EXERCISE DESCRIPTION: Render every line of the material below as an item in a numbered list, leaving out any blank lines.
===== DATA SECTION =====
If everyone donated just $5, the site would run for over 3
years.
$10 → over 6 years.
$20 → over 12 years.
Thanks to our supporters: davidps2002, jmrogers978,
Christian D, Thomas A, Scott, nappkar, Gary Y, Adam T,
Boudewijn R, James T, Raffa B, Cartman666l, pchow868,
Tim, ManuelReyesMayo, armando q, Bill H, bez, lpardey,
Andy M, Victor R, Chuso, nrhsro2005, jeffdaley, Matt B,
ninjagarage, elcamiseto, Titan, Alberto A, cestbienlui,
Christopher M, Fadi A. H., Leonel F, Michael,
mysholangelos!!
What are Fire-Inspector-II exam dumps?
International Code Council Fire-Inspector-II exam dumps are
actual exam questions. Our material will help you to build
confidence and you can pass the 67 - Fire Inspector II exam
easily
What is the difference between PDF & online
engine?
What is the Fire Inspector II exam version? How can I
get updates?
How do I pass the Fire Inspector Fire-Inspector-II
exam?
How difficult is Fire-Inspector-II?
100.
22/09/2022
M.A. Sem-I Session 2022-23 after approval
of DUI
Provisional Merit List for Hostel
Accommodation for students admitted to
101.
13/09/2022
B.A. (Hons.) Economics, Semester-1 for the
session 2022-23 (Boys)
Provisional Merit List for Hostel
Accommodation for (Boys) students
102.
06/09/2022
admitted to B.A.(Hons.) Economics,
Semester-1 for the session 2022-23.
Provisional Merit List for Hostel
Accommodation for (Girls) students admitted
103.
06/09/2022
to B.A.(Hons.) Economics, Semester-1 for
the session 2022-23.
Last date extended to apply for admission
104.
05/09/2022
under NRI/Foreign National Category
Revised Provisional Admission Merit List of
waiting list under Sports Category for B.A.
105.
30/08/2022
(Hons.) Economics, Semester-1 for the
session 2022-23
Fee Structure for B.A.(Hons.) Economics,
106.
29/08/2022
=====
YOUR SOLUTION:
1. If everyone donated just $5, the site would run for over 3
2. years.
3. $10 → over 6 years.
4. $20 → over 12 years.
5. Thanks to our supporters: davidps2002, jmrogers978,
6. Christian D, Thomas A, Scott, nappkar, Gary Y, Adam T,
7. Boudewijn R, James T, Raffa B, Cartman666l, pchow868,
8. Tim, ManuelReyesMayo, armando q, Bill H, bez, lpardey,
9. Andy M, Victor R, Chuso, nrhsro2005, jeffdaley, Matt B,
10. ninjagarage, elcamiseto, Titan, Alberto A, cestbienlui,
11. Christopher M, Fadi A. H., Leonel F, Michael,
12. mysholangelos!!
13. What are Fire-Inspector-II exam dumps?
14. International Code Council Fire-Inspector-II exam dumps are
15. actual exam questions. Our material will help you to build
16. confidence and you can pass the 67 - Fire Inspector II exam
17. easily
18. What is the difference between PDF & online
19. engine?
20. What is the Fire Inspector II exam version? How can I
21. get updates?
22. How do I pass the Fire Inspector Fire-Inspector-II
23. exam?
24. How difficult is Fire-Inspector-II?
25. 100.
26. 22/09/2022
27. M.A. Sem-I Session 2022-23 after approval
28. of DUI
29. Provisional Merit List for Hostel
30. Accommodation for students admitted to
31. 101.
32. 13/09/2022
33. B.A. (Hons.) Economics, Semester-1 for the
34. session 2022-23 (Boys)
35. Provisional Merit List for Hostel
36. Accommodation for (Boys) students
37. 102.
38. 06/09/2022
39. admitted to B.A.(Hons.) Economics,
40. Semester-1 for the session 2022-23.
41. Provisional Merit List for Hostel
42. Accommodation for (Girls) students admitted
43. 103.
44. 06/09/2022
45. to B.A.(Hons.) Economics, Semester-1 for
46. the session 2022-23.
47. Last date extended to apply for admission
48. 104.
49. 05/09/2022
50. under NRI/Foreign National Category
51. Revised Provisional Admission Merit List of
52. waiting list under Sports Category for B.A.
53. 105.
54. 30/08/2022
55. (Hons.) Economics, Semester-1 for the
56. session 2022-23
57. Fee Structure for B.A.(Hons.) Economics,
58. 106.
59. 29/08/2022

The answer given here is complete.